Moving swiftly on; Tearaway's charm is also backed up through Media Molecule's expert application of the PS Vita's bespoke controls. You genuinely do feel creative and involved as you poke and prod the world to guide Iota along his path. You'll often see elements within the landscape painted in the same pattern seen on the handheld's rear touch-pad, meaning you can simply tap it to make things happen. Similarly, objects controlled by tapping the screen are painted in a finger-print design. It's devilishly clever, yet so simple.

“When I first saw the hardware it was a couple of bits of wire and the boards, but you could touch the pad on the back like ‘Wow okay,’ let’s use that. It was just something you couldn’t do, so we really liked focusing on that idea. Over time the game went in different directions, with different styles and actions you could do with your fingers.”

You can tap the rear pad to launch Iota off trampolines, or use it to burst your finger through the ground. Pulling two fingers apart will open up gift boxes, you can slide the screen to scratch giant DJ decks - which also messes up the soundtrack - and trace lines to cut out paper shapes then apply them to the world. All of this content appeared in the short demo I played, and I was advised that I hadn't even seen the half of what's possible. I'm eager to play the final code to see what the other applications consist of.

"We sometimes have that 'game jam' style process where everyone able to pitch ideas in and experiment with stuff," Crowle said of how the studio canvasses its staff for new concepts. "But obviously there's times where you really need to focus on bringing it all together and bringing it to something cohesive, but there are other times where we say, 'Oh we need some fresh ideas,' and then everyone starts experimenting with strange throwaway ideas."

On the PS Vita as a piece of hardware and how it drove the creative process, Crowle continued, "It's very powerful so naturally you have to make the game beautiful. I haven't been able to play anything other than Tearaway for a long time but I've seen screenshots of Killzone and it's just unbelievable. Touch has also helped us create a very rubbery, responsive type of game with all of the touchy-feely dexterous stuff inside of that.

"When I first saw the hardware it was a couple of bits of wire and the boards, but you could touch the pad on the back like 'Wow okay,' let's use that. It was just something you couldn't do, so we really liked focusing on that idea. Over time the game went in different directions, with different styles and actions you could do with your fingers." He told me that at one point movement required touch, but that constantly keeping a finger on the screen grew tiring. For Crowle and his team, Tearaway simply had to be both technologicreaally and ergonomically sound.

### Set of tasks
• A. Answer these questions from the Tearaway preview:
(i) What design is painted on objects that are controlled by tapping the screen?
(ii) Besides scratching the giant DJ decks, what else does sliding the screen do?
(iii) When movement required touch, what grew tiring?
• B. In the Tearaway preview, list every touch action described in the paragraph beginning "You can tap the rear pad".
• C. Continue the Tearaway preview from where it stops.

### Extracted records

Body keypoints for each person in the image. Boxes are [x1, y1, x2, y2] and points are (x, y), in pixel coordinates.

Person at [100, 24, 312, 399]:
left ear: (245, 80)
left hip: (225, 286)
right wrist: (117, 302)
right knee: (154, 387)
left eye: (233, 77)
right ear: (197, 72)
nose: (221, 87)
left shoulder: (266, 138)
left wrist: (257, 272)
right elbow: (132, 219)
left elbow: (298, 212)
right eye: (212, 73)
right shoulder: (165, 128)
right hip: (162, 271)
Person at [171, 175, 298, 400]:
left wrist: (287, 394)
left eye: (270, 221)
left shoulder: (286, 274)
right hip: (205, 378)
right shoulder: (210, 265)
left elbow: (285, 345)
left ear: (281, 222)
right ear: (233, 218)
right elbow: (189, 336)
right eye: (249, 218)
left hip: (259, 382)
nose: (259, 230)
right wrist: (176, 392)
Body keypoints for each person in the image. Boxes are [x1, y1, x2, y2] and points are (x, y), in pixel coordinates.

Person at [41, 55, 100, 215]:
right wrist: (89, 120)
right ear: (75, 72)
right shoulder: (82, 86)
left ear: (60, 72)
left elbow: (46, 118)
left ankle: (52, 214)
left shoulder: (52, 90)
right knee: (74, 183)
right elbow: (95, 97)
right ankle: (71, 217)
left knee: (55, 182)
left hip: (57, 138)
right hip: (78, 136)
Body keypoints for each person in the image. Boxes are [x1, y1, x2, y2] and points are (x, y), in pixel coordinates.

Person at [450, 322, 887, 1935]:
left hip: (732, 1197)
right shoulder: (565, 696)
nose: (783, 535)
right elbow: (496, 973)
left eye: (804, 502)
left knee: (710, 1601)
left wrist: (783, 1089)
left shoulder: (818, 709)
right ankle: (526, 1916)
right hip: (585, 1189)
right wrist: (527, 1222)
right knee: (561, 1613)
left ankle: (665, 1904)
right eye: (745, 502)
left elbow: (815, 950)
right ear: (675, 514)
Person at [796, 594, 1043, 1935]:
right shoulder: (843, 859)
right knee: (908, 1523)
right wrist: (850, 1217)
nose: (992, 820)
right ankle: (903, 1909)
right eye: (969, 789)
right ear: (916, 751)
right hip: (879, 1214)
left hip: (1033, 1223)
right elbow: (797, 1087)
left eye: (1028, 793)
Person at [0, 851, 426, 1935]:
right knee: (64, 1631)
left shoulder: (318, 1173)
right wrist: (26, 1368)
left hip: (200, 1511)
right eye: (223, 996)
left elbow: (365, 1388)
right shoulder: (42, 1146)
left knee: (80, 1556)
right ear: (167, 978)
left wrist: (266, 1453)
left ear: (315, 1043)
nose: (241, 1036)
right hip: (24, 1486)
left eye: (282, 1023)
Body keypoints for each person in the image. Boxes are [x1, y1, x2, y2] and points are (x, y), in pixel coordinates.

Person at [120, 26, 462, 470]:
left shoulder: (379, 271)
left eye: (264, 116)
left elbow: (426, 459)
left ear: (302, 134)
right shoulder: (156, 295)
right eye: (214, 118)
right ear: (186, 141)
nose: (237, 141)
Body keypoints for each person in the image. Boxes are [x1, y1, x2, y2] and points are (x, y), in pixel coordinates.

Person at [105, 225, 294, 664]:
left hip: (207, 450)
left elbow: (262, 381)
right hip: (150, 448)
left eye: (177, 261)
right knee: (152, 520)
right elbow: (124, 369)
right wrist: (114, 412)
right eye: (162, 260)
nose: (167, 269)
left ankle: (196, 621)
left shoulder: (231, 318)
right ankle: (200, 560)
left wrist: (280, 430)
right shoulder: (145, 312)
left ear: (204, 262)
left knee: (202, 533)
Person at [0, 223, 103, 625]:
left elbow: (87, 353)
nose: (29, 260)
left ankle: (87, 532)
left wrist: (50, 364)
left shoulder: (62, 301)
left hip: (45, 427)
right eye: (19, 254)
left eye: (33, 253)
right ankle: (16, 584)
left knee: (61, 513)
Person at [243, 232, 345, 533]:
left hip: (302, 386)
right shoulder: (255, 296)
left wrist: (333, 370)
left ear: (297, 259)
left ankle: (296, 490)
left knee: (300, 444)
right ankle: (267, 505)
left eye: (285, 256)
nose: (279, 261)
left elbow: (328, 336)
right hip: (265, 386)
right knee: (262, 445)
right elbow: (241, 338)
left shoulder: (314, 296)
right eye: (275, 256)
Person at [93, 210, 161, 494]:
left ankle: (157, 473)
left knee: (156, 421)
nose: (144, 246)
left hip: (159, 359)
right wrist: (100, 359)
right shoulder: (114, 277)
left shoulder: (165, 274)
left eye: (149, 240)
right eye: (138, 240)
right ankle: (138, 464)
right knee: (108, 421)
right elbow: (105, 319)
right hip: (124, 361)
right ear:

### Numbered answers
• A.
(i) A finger-print design.
(ii) It messes up the soundtrack.
(iii) Constantly keeping a finger on the screen.

• B.
- Tapping the rear pad to launch Iota off trampolines
- Using the rear pad to burst a finger through the ground
- Pulling two fingers apart to open gift boxes
- Sliding the screen to scratch giant DJ decks
- Tracing lines to cut out paper shapes and apply them to the world

• C.
It's a comfortable device to hold today, but the Vita's final form didn't happen over-night. Much like Mark Cerny's quest to consult Sony's first-party studios about what they wanted from PS4, Media Molecule was also asked to help formulate the handheld. Crowle recalled, "Seeing each hardware revision as they were done revealed it to be a pretty sexy machine with all curves and shiny bits, and the screen eventually became an actual screen." In the end the ultimate feature set sparked the teams imagination, resulting in Tearaway's inventive selection of tools.

Opinions will forever be divided on the PS Vita - as they are on all consoles - but I have to admit that I've never played a game on the device that is as ingenious in its application of hardware features. You don't just stay engaged in Tearaway because the gameplay or plot are appealing - like you do in most games - but because you are constantly asked to participate in new, physical mechanics that result in visible feedback within the world. It's proper immersion.

Tearaway is a game that makes you feel like a kid again in art class. To beat it you'll have to create, draw, cut, push, pull, drag, tilt, rub, shake, take photos, shout into the mic and do all the typical 'game' stuff on top of that. This may sound like a selection box of gimmicks to John Q. FPS, but for kids and the charmed at heart there's absolutely no reason why Media Molecule's paper land won't fill you with joy.

Tearaway releases exclusively on PS Vita in Europe and the States on November 22.